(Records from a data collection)
=== Section Start ===
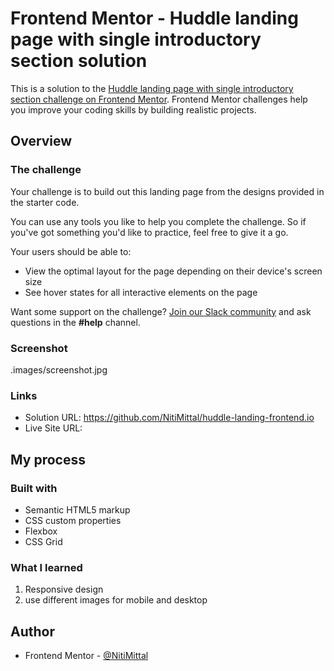 # Frontend Mentor - Huddle landing page with single introductory section solution

This is a solution to the [Huddle landing page with single introductory section challenge on Frontend Mentor](https://www.frontendmentor.io/challenges/huddle-landing-page-with-a-single-introductory-section-B_2Wvxgi0). Frontend Mentor challenges help you improve your coding skills by building realistic projects.

## Overview

### The challenge

Your challenge is to build out this landing page from the designs provided in the starter code.

You can use any tools you like to help you complete the challenge. So if you've got something you'd like to practice, feel free to give it a go.

Your users should be able to:

- View the optimal layout for the page depending on their device's screen size
- See hover states for all interactive elements on the page

Want some support on the challenge? [Join our Slack community](https://www.frontendmentor.io/slack) and ask questions in the **#help** channel.

### Screenshot

.images/screenshot.jpg

### Links

- Solution URL: https://github.com/NitiMittal/huddle-landing-frontend.io
- Live Site URL:

## My process

### Built with

- Semantic HTML5 markup
- CSS custom properties
- Flexbox
- CSS Grid

### What I learned

1. Responsive design
2. use different images for mobile and desktop

## Author

- Frontend Mentor - [@NitiMittal](https://www.frontendmentor.io/profile/NitiMittal)
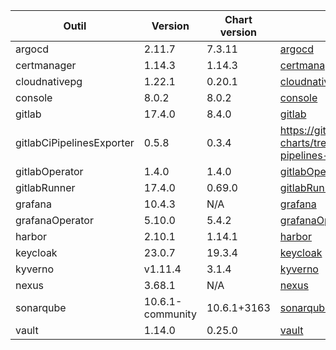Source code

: | Outil                     | Version          | Chart version | Source                                                                                  |
| ------------------------- | ---------------- | ------------- | --------------------------------------------------------------------------------------- |
| argocd                    | 2.11.7           | 7.3.11        | [argocd](https://artifacthub.io/packages/helm/argo/argo-cd)                             |
| certmanager               | 1.14.3           | 1.14.3        | [certmanager](https://github.com/cert-manager/cert-manager/releases)                    |
| cloudnativepg             | 1.22.1           | 0.20.1        | [cloudnativepg](https://artifacthub.io/packages/helm/cloudnative-pg/cloudnative-pg)     |
| console                   | 8.0.2            | 8.0.2         | [console](https://github.com/cloud-pi-native/console/releases)                          |
| gitlab                    | 17.4.0           | 8.4.0         | [gitlab](https://artifacthub.io/packages/helm/gitlab/gitlab)                            |
| gitlabCiPipelinesExporter | 0.5.8            | 0.3.4         | https://github.com/mvisonneau/helm-charts/tree/main/charts/gitlab-ci-pipelines-exporter |
| gitlabOperator            | 1.4.0            | 1.4.0         | [gitlabOperator](https://gitlab.com/gitlab-org/cloud-native/gitlab-operator/-/tags)     |
| gitlabRunner              | 17.4.0           | 0.69.0        | [gitlabRunner](https://gitlab.com/gitlab-org/charts/gitlab-runner/-/tags)               |
| grafana                   | 10.4.3            | N/A           | [grafana](https://github.com/grafana/grafana/tags)                                      |
| grafanaOperator           | 5.10.0            | 5.4.2         | [grafanaOperator](https://github.com/grafana/grafana-operator/tags)                     |
| harbor                    | 2.10.1           | 1.14.1        | [harbor](https://artifacthub.io/packages/helm/harbor/harbor)                            |
| keycloak                  | 23.0.7           | 19.3.4        | [keycloak](https://artifacthub.io/packages/helm/bitnami/keycloak)                       |
| kyverno                   | v1.11.4          | 3.1.4         | [kyverno](https://artifacthub.io/packages/helm/kyverno/kyverno)                         |
| nexus                     | 3.68.1           | N/A           | [nexus](https://hub.docker.com/r/sonatype/nexus3/)                                      |
| sonarqube                 | 10.6.1-community | 10.6.1+3163   | [sonarqube](https://artifacthub.io/packages/helm/sonarqube/sonarqube)                   |
| vault                     | 1.14.0           | 0.25.0        | [vault](https://artifacthub.io/packages/helm/hashicorp/vault)                           |
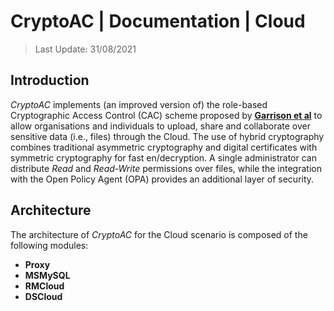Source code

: # CryptoAC | Documentation | Cloud

> Last Update: 31/08/2021


## Introduction

*CryptoAC* implements (an improved version of) the role-based Cryptographic Access Control (CAC) scheme proposed by [**Garrison et al**](https://arxiv.org/pdf/1602.09069.pdf) to allow organisations and individuals to upload, share and collaborate over sensitive data (i.e., files) through the Cloud. The use of hybrid cryptography combines traditional asymmetric cryptography and digital certificates with symmetric cryptography for fast en/decryption. A single administrator can distribute *Read* and *Read-Write* permissions over files, while the integration with the Open Policy Agent (OPA) provides an additional layer of security.

## Architecture

The architecture of *CryptoAC* for the Cloud scenario is composed of the following modules:
* **Proxy**
* **MSMySQL**
* **RMCloud**
* **DSCloud**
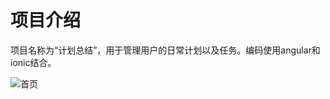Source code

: # 项目介绍  
项目名称为“计划总结”，用于管理用户的日常计划以及任务。编码使用angular和ionic结合。  

![首页](http://upload-images.jianshu.io/upload_images/5307186-85c85a70943a471e.png?imageMogr2/auto-orient/strip%7CimageView2/2/w/1240)
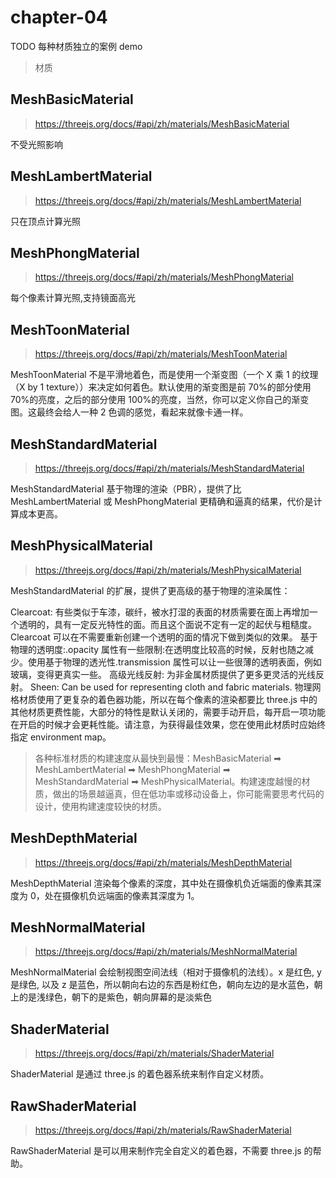 # chapter-04

TODO 每种材质独立的案例 demo

> 材质

## MeshBasicMaterial

> https://threejs.org/docs/#api/zh/materials/MeshBasicMaterial

不受光照影响

## MeshLambertMaterial

> https://threejs.org/docs/#api/zh/materials/MeshLambertMaterial

只在顶点计算光照

## MeshPhongMaterial

> https://threejs.org/docs/#api/zh/materials/MeshPhongMaterial

每个像素计算光照,支持镜面高光

## MeshToonMaterial

> https://threejs.org/docs/#api/zh/materials/MeshToonMaterial

MeshToonMaterial 不是平滑地着色，而是使用一个渐变图（一个 X 乘 1 的纹理（X by 1 texture））来决定如何着色。默认使用的渐变图是前 70%的部分使用 70%的亮度，之后的部分使用 100%的亮度，当然，你可以定义你自己的渐变图。这最终会给人一种 2 色调的感觉，看起来就像卡通一样。

## MeshStandardMaterial

> https://threejs.org/docs/#api/zh/materials/MeshStandardMaterial

MeshStandardMaterial 基于物理的渲染（PBR），提供了比 MeshLambertMaterial 或 MeshPhongMaterial 更精确和逼真的结果，代价是计算成本更高。

## MeshPhysicalMaterial

> https://threejs.org/docs/#api/zh/materials/MeshPhysicalMaterial

MeshStandardMaterial 的扩展，提供了更高级的基于物理的渲染属性：

Clearcoat: 有些类似于车漆，碳纤，被水打湿的表面的材质需要在面上再增加一个透明的，具有一定反光特性的面。而且这个面说不定有一定的起伏与粗糙度。Clearcoat 可以在不需要重新创建一个透明的面的情况下做到类似的效果。
基于物理的透明度:.opacity 属性有一些限制:在透明度比较高的时候，反射也随之减少。使用基于物理的透光性.transmission 属性可以让一些很薄的透明表面，例如玻璃，变得更真实一些。
高级光线反射: 为非金属材质提供了更多更灵活的光线反射。
Sheen: Can be used for representing cloth and fabric materials.
物理网格材质使用了更复杂的着色器功能，所以在每个像素的渲染都要比 three.js 中的其他材质更费性能，大部分的特性是默认关闭的，需要手动开启，每开启一项功能在开启的时候才会更耗性能。请注意，为获得最佳效果，您在使用此材质时应始终指定 environment map。

> 各种标准材质的构建速度从最快到最慢：MeshBasicMaterial ➡ MeshLambertMaterial ➡ MeshPhongMaterial ➡ MeshStandardMaterial ➡ MeshPhysicalMaterial。构建速度越慢的材质，做出的场景越逼真，但在低功率或移动设备上，你可能需要思考代码的设计，使用构建速度较快的材质。

## MeshDepthMaterial

> https://threejs.org/docs/#api/zh/materials/MeshDepthMaterial

MeshDepthMaterial 渲染每个像素的深度，其中处在摄像机负近端面的像素其深度为 0，处在摄像机负远端面的像素其深度为 1。

## MeshNormalMaterial

> https://threejs.org/docs/#api/zh/materials/MeshNormalMaterial

MeshNormalMaterial 会绘制视图空间法线（相对于摄像机的法线）。x 是红色, y 是绿色, 以及 z 是蓝色，所以朝向右边的东西是粉红色，朝向左边的是水蓝色，朝上的是浅绿色，朝下的是紫色，朝向屏幕的是淡紫色

## ShaderMaterial

> https://threejs.org/docs/#api/zh/materials/ShaderMaterial

ShaderMaterial 是通过 three.js 的着色器系统来制作自定义材质。

## RawShaderMaterial

> https://threejs.org/docs/#api/zh/materials/RawShaderMaterial

RawShaderMaterial 是可以用来制作完全自定义的着色器，不需要 three.js 的帮助。
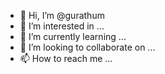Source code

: - 👋 Hi, I’m @gurathum
- 👀 I’m interested in ...
- 🌱 I’m currently learning ...
- 💞️ I’m looking to collaborate on ...
- 📫 How to reach me ...

<!---
gurathum/gurathum is a ✨ special ✨ repository because its `README.md` (this file) appears on your GitHub profile.
You can click the Preview link to take a look at your changes.
--->
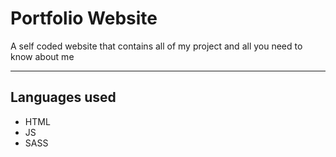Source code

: # Portfolio Website

A self coded website that contains all of my project and all you need to know about me

---

## Languages used
- HTML
- JS
- SASS

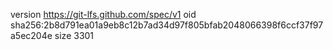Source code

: version https://git-lfs.github.com/spec/v1
oid sha256:2b8d791ea01a9eb8c12b7ad34d97f805bfab2048066398f6ccf37f97a5ec204e
size 3301
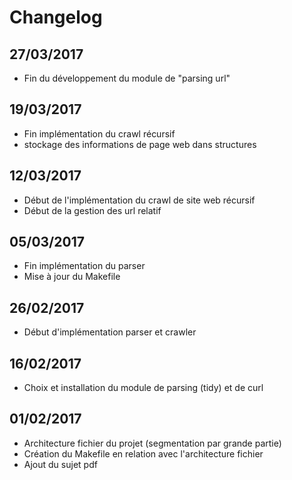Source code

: # Changelog

## 27/03/2017
- Fin du développement du module de "parsing url"

## 19/03/2017
- Fin implémentation du crawl récursif
- stockage des informations de page web dans structures

## 12/03/2017
- Début de l'implémentation du crawl de site web récursif
- Début de la gestion des url relatif

## 05/03/2017
- Fin implémentation du parser
- Mise à jour du Makefile

## 26/02/2017
- Début d'implémentation parser et crawler

## 16/02/2017
- Choix et installation du module de parsing (tidy) et de curl

## 01/02/2017
- Architecture fichier du projet (segmentation par grande partie)
- Création du Makefile en relation avec l'architecture fichier
- Ajout du sujet pdf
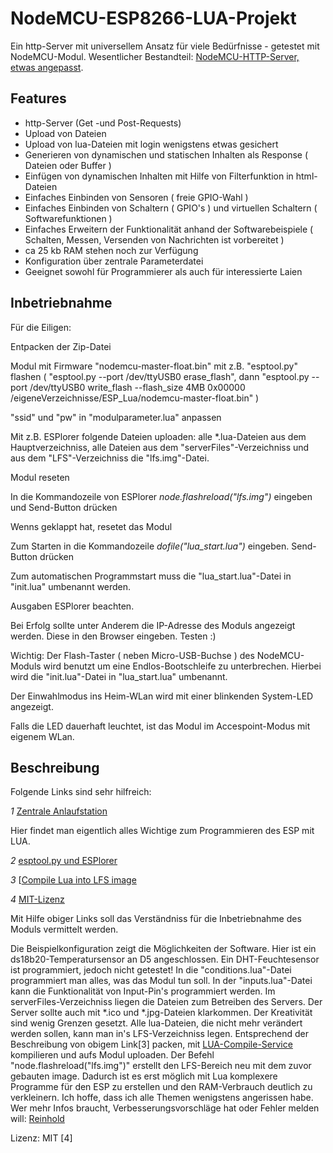 # NodeMCU-ESP8266-LUA-Projekt

Ein http-Server mit universellem Ansatz für viele Bedürfnisse - getestet mit NodeMCU-Modul.
Wesentlicher Bestandteil: [NodeMCU-HTTP-Server, etwas angepasst](https://github.com/wangzexi/NodeMCU-HTTP-Server).

## Features

* http-Server (Get -und Post-Requests)
* Upload von Dateien
* Upload von lua-Dateien mit login wenigstens etwas gesichert
* Generieren von dynamischen und statischen Inhalten als Response ( Dateien oder Buffer )
* Einfügen von dynamischen Inhalten mit Hilfe von Filterfunktion in html-Dateien
* Einfaches Einbinden von Sensoren ( freie GPIO-Wahl )
* Einfaches Einbinden von Schaltern ( GPIO's ) und virtuellen Schaltern ( Softwarefunktionen )
* Einfaches Erweitern der Funktionalität anhand der Softwarebeispiele ( Schalten, Messen, Versenden von Nachrichten ist vorbereitet )
* ca 25 kb RAM stehen noch zur Verfügung
* Konfiguration über zentrale Parameterdatei
* Geeignet sowohl für Programmierer als auch für interessierte Laien

## Inbetriebnahme

Für die Eiligen:

Entpacken der Zip-Datei

Modul mit Firmware "nodemcu-master-float.bin" mit z.B. "esptool.py" flashen ( "esptool.py --port /dev/ttyUSB0 erase_flash", dann "esptool.py --port /dev/ttyUSB0 write_flash --flash_size 4MB 0x00000 /eigeneVerzeichnisse/ESP_Lua/nodemcu-master-float.bin" )

"ssid" und "pw" in "modulparameter.lua" anpassen

Mit z.B. ESPlorer folgende Dateien uploaden: alle *.lua-Dateien aus dem Hauptverzeichniss, alle Dateien aus dem "serverFiles"-Verzeichniss und aus dem "LFS"-Verzeichniss die "lfs.img"-Datei.

Modul reseten

In die Kommandozeile von ESPlorer *node.flashreload("lfs.img")* eingeben und Send-Button drücken

Wenns geklappt hat, resetet das Modul

Zum Starten in die Kommandozeile *dofile("lua_start.lua")* eingeben. Send-Button drücken

Zum automatischen Programmstart muss die "lua_start.lua"-Datei in "init.lua" umbenannt werden.

Ausgaben ESPlorer beachten.

Bei Erfolg sollte unter Anderem die IP-Adresse des Moduls angezeigt werden. Diese in den Browser eingeben. Testen :)

Wichtig: Der Flash-Taster ( neben Micro-USB-Buchse ) des NodeMCU-Moduls wird benutzt um eine Endlos-Bootschleife zu unterbrechen. Hierbei wird die "init.lua"-Datei in "lua_start.lua" umbenannt.

Der Einwahlmodus ins Heim-WLan wird mit einer blinkenden System-LED angezeigt.

Falls die LED dauerhaft leuchtet, ist das Modul im Accespoint-Modus mit eigenem WLan.



## Beschreibung

Folgende Links sind sehr hilfreich:

*1* [Zentrale Anlaufstation](https://nodemcu.readthedocs.io/en/master/)

Hier findet man eigentlich alles Wichtige zum Programmieren des ESP mit LUA.

*2* [esptool.py und ESPlorer](https://nodemcu.readthedocs.io/en/master/getting-started/#esptoolpy)

*3* [[Compile Lua into LFS image](https://nodemcu.readthedocs.io/en/master/getting-started/#compile-lua-into-lfs-image)

*4* [MIT-Lizenz](https://opensource.org/licenses/mit-license.php)

Mit Hilfe obiger Links soll das Verständniss für die Inbetriebnahme des Moduls vermittelt werden.

Die Beispielkonfiguration zeigt die Möglichkeiten der Software. Hier ist ein ds18b20-Temperatursensor an D5 angeschlossen. Ein DHT-Feuchtesensor ist programmiert, jedoch nicht getestet!
In die "conditions.lua"-Datei programmiert man alles, was das Modul tun soll.
In der "inputs.lua"-Datei kann die Funktionalität von Input-Pin's programmiert werden.
Im serverFiles-Verzeichniss liegen die Dateien zum Betreiben des Servers. Der Server sollte auch mit *.ico und *.jpg-Dateien klarkommen. Der Kreativität sind wenig Grenzen gesetzt.
Alle lua-Dateien, die nicht mehr verändert werden sollen, kann man in's LFS-Verzeichniss legen. Entsprechend der Beschreibung von obigem Link[3] packen, mit [LUA-Compile-Service](https://blog.ellisons.org.uk/article/nodemcu/a-lua-cross-compile-web-service/) kompilieren und aufs Modul uploaden.
Der Befehl "node.flashreload("lfs.img")" erstellt den LFS-Bereich neu mit dem zuvor gebauten image.
Dadurch ist es erst möglich mit Lua komplexere Programme für den ESP zu erstellen und den RAM-Verbrauch deutlich zu verkleinern.
Ich hoffe, dass ich alle Themen wenigstens angerissen habe. Wer mehr Infos braucht, Verbesserungsvorschläge hat oder Fehler melden will:
[Reinhold](reinhold.kreisel@gmail.com)

Lizenz: MIT [4]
=== Section End ===
Task instructions: Once the line with "Modul reseten" is found in the records above, print exactly that line and every line after it through the line with "Bei Erfolg sollte".

Answer to this task:
Modul reseten

In die Kommandozeile von ESPlorer *node.flashreload("lfs.img")* eingeben und Send-Button drücken

Wenns geklappt hat, resetet das Modul

Zum Starten in die Kommandozeile *dofile("lua_start.lua")* eingeben. Send-Button drücken

Zum automatischen Programmstart muss die "lua_start.lua"-Datei in "init.lua" umbenannt werden.

Ausgaben ESPlorer beachten.

Bei Erfolg sollte unter Anderem die IP-Adresse des Moduls angezeigt werden. Diese in den Browser eingeben. Testen :)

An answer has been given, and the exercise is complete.